** Opening Data records block **

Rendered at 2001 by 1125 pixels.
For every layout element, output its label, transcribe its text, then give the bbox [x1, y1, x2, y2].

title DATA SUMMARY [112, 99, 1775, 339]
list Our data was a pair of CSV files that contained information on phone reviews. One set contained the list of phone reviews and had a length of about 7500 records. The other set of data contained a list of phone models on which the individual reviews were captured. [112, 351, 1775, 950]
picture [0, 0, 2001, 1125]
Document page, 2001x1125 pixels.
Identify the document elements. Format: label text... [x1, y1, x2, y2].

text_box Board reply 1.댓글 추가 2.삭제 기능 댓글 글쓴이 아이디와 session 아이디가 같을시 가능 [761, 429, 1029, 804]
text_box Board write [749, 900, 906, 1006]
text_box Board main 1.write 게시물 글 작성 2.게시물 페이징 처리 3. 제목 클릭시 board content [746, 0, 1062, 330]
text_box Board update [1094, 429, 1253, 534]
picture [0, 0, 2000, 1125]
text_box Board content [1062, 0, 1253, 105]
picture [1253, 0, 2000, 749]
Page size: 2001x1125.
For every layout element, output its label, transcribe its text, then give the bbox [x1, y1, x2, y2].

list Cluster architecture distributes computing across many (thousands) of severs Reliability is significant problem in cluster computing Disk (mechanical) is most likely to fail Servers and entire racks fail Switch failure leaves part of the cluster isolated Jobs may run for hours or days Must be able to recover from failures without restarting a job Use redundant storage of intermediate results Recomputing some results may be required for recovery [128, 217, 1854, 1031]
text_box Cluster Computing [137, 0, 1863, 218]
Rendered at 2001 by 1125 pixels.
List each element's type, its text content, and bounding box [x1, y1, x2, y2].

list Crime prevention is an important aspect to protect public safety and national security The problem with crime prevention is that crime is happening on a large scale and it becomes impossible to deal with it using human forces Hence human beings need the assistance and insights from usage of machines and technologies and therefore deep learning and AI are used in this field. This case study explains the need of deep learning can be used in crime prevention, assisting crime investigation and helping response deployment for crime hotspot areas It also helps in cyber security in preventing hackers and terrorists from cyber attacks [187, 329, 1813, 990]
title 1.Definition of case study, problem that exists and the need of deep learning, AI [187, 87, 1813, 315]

** Closing Data records block **

# Problem
Output all of the entries, exactly as they are written.

# Task response
Rendered at 2001 by 1125 pixels.
For every layout element, output its label, transcribe its text, then give the bbox [x1, y1, x2, y2].

title DATA SUMMARY [112, 99, 1775, 339]
list Our data was a pair of CSV files that contained information on phone reviews. One set contained the list of phone reviews and had a length of about 7500 records. The other set of data contained a list of phone models on which the individual reviews were captured. [112, 351, 1775, 950]
picture [0, 0, 2001, 1125]
Document page, 2001x1125 pixels.
Identify the document elements. Format: label text... [x1, y1, x2, y2].

text_box Board reply 1.댓글 추가 2.삭제 기능 댓글 글쓴이 아이디와 session 아이디가 같을시 가능 [761, 429, 1029, 804]
text_box Board write [749, 900, 906, 1006]
text_box Board main 1.write 게시물 글 작성 2.게시물 페이징 처리 3. 제목 클릭시 board content [746, 0, 1062, 330]
text_box Board update [1094, 429, 1253, 534]
picture [0, 0, 2000, 1125]
text_box Board content [1062, 0, 1253, 105]
picture [1253, 0, 2000, 749]
Page size: 2001x1125.
For every layout element, output its label, transcribe its text, then give the bbox [x1, y1, x2, y2].

list Cluster architecture distributes computing across many (thousands) of severs Reliability is significant problem in cluster computing Disk (mechanical) is most likely to fail Servers and entire racks fail Switch failure leaves part of the cluster isolated Jobs may run for hours or days Must be able to recover from failures without restarting a job Use redundant storage of intermediate results Recomputing some results may be required for recovery [128, 217, 1854, 1031]
text_box Cluster Computing [137, 0, 1863, 218]
Rendered at 2001 by 1125 pixels.
List each element's type, its text content, and bounding box [x1, y1, x2, y2].

list Crime prevention is an important aspect to protect public safety and national security The problem with crime prevention is that crime is happening on a large scale and it becomes impossible to deal with it using human forces Hence human beings need the assistance and insights from usage of machines and technologies and therefore deep learning and AI are used in this field. This case study explains the need of deep learning can be used in crime prevention, assisting crime investigation and helping response deployment for crime hotspot areas It also helps in cyber security in preventing hackers and terrorists from cyber attacks [187, 329, 1813, 990]
title 1.Definition of case study, problem that exists and the need of deep learning, AI [187, 87, 1813, 315]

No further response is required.